Hanya 15 kilometer di sebelah timur Shymkent terdapat tempat yang mempesona bernama Sayram, sebuah desa yang kaya akan sejarah, tempat menara masjid dan makam kuno berdiri sebagai pengingat masa lalu yang kaya. Sayram terletak di lokasi kota bersejarah Isfijab, pusat perdagangan Jalur Sutra yang menjadi saksi perjalanan para pedagang, cendekiawan, dan pelancong selama berabad-abad.

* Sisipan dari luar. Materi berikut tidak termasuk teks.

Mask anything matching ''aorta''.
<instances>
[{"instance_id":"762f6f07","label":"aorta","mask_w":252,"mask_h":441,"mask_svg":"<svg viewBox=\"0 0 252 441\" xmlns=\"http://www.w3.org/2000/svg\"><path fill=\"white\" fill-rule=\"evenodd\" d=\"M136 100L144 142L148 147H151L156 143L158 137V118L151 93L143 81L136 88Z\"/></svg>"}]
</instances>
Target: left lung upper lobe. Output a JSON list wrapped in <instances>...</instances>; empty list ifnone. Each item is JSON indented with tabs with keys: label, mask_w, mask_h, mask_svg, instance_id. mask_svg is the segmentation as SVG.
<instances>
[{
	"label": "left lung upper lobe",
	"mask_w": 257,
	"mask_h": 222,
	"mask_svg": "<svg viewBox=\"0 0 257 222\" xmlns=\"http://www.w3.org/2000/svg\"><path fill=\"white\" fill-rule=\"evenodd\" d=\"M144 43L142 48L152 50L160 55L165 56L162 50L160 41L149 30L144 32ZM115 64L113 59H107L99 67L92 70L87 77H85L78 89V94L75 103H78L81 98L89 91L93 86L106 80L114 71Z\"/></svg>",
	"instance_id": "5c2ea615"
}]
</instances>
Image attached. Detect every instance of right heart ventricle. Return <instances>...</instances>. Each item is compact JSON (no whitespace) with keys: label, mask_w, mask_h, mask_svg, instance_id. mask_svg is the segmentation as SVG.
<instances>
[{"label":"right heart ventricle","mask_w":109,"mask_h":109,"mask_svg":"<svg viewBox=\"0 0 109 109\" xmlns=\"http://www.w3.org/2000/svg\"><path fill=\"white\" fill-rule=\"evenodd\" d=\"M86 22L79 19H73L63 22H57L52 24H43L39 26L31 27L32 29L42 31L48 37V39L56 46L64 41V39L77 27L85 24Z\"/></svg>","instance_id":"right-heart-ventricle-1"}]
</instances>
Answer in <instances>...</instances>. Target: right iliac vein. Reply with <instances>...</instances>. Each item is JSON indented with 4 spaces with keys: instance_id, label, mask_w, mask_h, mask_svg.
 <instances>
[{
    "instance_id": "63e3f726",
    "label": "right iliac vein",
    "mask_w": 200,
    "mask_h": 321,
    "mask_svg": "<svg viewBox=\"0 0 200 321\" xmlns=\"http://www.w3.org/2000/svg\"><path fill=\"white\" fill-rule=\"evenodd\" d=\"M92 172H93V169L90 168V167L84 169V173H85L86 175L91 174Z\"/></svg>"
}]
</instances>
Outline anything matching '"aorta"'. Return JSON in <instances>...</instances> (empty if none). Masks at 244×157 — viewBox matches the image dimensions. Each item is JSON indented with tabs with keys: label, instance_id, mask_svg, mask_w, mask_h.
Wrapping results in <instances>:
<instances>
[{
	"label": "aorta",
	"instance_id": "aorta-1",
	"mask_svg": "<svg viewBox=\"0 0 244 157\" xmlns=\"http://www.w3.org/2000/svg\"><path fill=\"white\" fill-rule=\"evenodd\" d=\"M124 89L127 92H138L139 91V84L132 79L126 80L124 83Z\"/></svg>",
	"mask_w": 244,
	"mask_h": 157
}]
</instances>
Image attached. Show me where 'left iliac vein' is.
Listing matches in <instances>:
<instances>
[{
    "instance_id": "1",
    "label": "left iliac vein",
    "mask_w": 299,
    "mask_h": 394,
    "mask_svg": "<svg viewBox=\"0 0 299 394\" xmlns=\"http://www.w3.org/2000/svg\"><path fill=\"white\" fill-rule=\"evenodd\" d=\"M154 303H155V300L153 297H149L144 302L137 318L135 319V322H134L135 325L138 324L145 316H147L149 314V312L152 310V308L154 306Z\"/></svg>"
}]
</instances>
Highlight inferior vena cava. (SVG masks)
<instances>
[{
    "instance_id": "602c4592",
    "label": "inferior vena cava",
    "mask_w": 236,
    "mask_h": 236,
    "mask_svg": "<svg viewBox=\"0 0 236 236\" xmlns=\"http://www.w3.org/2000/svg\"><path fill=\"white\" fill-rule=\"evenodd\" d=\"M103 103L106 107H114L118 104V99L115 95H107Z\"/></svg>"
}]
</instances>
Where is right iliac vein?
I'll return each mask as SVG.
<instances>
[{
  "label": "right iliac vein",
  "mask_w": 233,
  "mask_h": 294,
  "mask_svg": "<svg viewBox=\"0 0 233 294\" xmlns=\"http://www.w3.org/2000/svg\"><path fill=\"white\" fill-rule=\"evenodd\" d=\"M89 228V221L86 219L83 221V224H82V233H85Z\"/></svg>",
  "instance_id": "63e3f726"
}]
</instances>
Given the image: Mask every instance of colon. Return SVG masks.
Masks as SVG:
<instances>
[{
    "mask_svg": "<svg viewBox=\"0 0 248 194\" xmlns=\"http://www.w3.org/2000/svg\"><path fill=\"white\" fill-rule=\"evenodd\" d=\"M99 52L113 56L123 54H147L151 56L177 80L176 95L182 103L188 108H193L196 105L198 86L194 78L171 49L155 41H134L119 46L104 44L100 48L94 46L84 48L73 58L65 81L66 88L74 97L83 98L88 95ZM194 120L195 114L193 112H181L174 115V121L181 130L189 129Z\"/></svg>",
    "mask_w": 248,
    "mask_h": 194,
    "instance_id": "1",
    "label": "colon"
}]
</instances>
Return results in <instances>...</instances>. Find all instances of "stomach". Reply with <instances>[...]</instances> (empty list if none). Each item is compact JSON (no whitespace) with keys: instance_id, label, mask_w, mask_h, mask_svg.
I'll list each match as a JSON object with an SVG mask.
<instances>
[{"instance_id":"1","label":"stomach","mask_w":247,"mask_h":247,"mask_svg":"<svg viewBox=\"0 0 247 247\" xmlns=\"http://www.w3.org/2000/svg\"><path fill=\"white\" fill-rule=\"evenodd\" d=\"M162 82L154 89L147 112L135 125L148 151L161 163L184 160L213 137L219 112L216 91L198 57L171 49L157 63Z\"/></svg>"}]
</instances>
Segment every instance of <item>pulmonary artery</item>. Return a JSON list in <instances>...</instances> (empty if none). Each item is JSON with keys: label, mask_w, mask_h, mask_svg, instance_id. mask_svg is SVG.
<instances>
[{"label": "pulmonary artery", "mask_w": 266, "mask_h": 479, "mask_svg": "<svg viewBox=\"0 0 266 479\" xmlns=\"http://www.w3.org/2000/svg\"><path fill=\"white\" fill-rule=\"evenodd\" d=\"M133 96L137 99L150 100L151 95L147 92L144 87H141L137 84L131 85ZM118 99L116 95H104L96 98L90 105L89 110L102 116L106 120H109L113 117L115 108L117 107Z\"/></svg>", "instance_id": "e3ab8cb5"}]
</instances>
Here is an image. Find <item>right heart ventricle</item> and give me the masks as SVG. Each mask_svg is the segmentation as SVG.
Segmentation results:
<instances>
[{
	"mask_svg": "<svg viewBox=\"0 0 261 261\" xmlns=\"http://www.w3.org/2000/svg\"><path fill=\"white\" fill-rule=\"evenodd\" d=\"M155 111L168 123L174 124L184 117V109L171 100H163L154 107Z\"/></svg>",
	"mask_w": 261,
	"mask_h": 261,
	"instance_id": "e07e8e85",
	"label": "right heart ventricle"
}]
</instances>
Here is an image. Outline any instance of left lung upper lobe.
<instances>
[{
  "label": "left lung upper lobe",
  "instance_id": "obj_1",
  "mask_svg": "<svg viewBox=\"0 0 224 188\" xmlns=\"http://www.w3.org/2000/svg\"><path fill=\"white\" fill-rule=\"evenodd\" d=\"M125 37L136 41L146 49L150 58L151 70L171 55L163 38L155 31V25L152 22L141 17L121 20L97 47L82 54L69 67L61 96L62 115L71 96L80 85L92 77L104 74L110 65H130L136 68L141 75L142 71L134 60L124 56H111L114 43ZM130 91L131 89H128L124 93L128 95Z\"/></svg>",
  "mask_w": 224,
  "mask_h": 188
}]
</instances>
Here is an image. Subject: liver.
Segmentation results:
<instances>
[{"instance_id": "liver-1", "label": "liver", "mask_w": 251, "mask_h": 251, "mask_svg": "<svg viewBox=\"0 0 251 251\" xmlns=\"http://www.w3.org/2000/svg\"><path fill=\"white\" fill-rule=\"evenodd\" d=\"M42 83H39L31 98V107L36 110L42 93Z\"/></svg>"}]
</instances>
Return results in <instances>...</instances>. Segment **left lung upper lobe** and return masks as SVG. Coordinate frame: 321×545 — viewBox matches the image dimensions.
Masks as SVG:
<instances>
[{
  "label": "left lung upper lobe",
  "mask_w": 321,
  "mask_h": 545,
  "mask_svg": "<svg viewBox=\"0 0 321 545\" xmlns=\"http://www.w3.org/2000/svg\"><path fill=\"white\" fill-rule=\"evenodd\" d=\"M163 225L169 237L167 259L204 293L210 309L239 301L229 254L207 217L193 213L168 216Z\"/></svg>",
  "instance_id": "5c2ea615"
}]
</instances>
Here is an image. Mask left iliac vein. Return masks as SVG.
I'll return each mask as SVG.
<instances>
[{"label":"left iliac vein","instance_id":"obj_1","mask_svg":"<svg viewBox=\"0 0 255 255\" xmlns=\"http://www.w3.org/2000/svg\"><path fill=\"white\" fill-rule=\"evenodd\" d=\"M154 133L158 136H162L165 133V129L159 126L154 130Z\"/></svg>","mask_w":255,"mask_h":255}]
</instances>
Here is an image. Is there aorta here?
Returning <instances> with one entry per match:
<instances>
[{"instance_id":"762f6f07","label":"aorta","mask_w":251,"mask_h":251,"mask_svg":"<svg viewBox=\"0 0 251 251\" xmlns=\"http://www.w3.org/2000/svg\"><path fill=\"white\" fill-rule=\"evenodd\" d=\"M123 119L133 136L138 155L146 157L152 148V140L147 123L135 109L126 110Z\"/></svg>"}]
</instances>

Menariknya, Sayram memiliki tempat khusus dalam sejarah Zoroaster, karena merupakan satu-satunya kota di Kazakhstan yang disebutkan dalam "Avesta," kitab suci Zoroastrianisme. Kemudian, Sayram berperan penting dalam penyebaran Islam, dan menjadikannya sebagai pusat penting bagi budaya dan pembelajaran Islam. Makna sejarah ini telah menghasilkan banyak monumen dan makam Islam yang didedikasikan untuk para cendekiawan dan tokoh agama abad pertengahan yang dihormati.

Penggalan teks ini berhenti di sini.